_What to work on:_ Leaving out every picture, transcribe the lines from the line that contains "Занять место!" to the end of the entries below, both ends included.

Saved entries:

┄┄┄┄┄┄

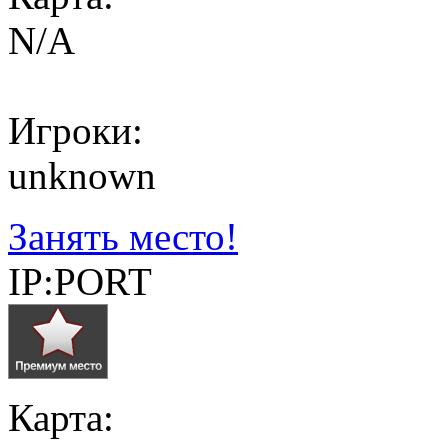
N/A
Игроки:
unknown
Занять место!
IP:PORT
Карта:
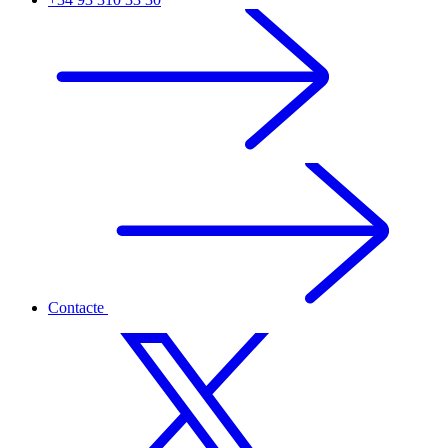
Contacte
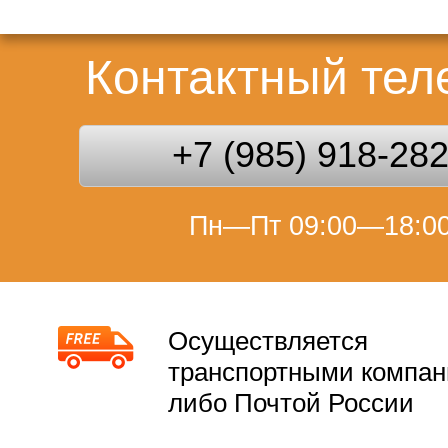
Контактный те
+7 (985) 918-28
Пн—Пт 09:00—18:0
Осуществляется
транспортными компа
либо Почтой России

┄┄┄┄┄┄

_Answer space:_
Занять место!
IP:PORT
Карта:
Contacte
Контактный те
+7 (985) 918-28
Пн—Пт 09:00—18:0
Осуществляется
транспортными компа
либо Почтой России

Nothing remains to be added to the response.